*** Data ***

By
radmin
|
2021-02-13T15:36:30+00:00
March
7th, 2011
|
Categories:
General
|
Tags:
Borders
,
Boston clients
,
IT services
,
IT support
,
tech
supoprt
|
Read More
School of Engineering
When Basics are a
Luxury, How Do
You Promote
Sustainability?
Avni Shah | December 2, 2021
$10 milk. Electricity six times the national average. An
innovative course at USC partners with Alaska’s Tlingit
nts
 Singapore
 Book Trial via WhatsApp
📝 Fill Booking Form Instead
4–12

*** End of Data ***
*** Data ***

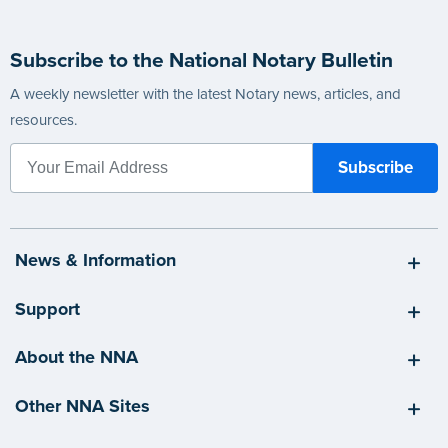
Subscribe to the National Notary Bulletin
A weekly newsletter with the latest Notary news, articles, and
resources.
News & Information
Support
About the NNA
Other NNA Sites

*** End of Data ***

To-do item:
State how many lines contain the string "Notary", counting only matches with the same capitalization. Give the number alone.

Solution:
2